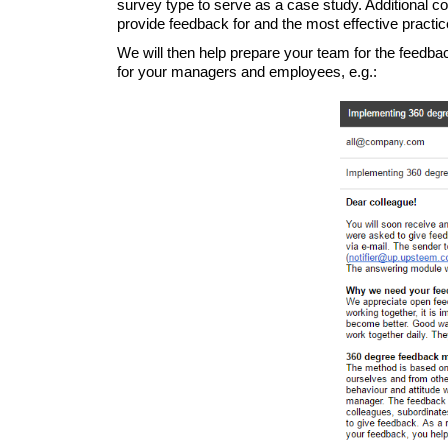
survey type to serve as a case study. Additional 
provide feedback for and the most effective pract
We will then help prepare your team for the feedba
for your managers and employees, e.g.:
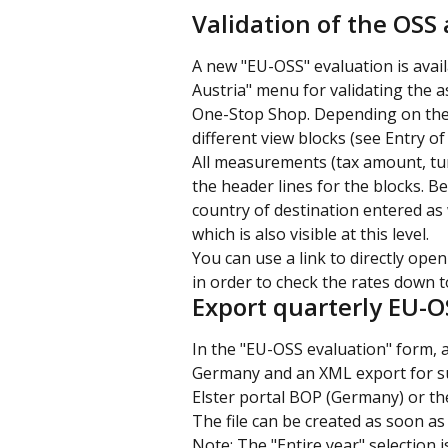
Validation of the OSS
A new "EU-OSS" evaluation is avail
Austria" menu for validating the 
One-Stop Shop. Depending on the e
different view blocks (see Entry of 
All measurements (tax amount, tu
the header lines for the blocks. Bel
country of destination entered as we
which is also visible at this level.
You can use a link to directly open
in order to check the rates down to
Export quarterly EU-O
In the "EU-OSS evaluation" form, a
Germany and an XML export for sub
Elster portal BOP (Germany) or th
The file can be created as soon as
Note: The "Entire year" selection i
___
Your assignment
Reproduce the text read from each of the records above, line for line and without changes. Leave the pictures out of your answer.

Written response
survey type to serve as a case study. Additional 
provide feedback for and the most effective pract
We will then help prepare your team for the feedba
for your managers and employees, e.g.:
Validation of the OSS
A new "EU-OSS" evaluation is avail
Austria" menu for validating the 
One-Stop Shop. Depending on the e
different view blocks (see Entry of 
All measurements (tax amount, tu
the header lines for the blocks. Bel
country of destination entered as we
which is also visible at this level.
You can use a link to directly open
in order to check the rates down to
Export quarterly EU-O
In the "EU-OSS evaluation" form, a
Germany and an XML export for sub
Elster portal BOP (Germany) or th
The file can be created as soon as
Note: The "Entire year" selection i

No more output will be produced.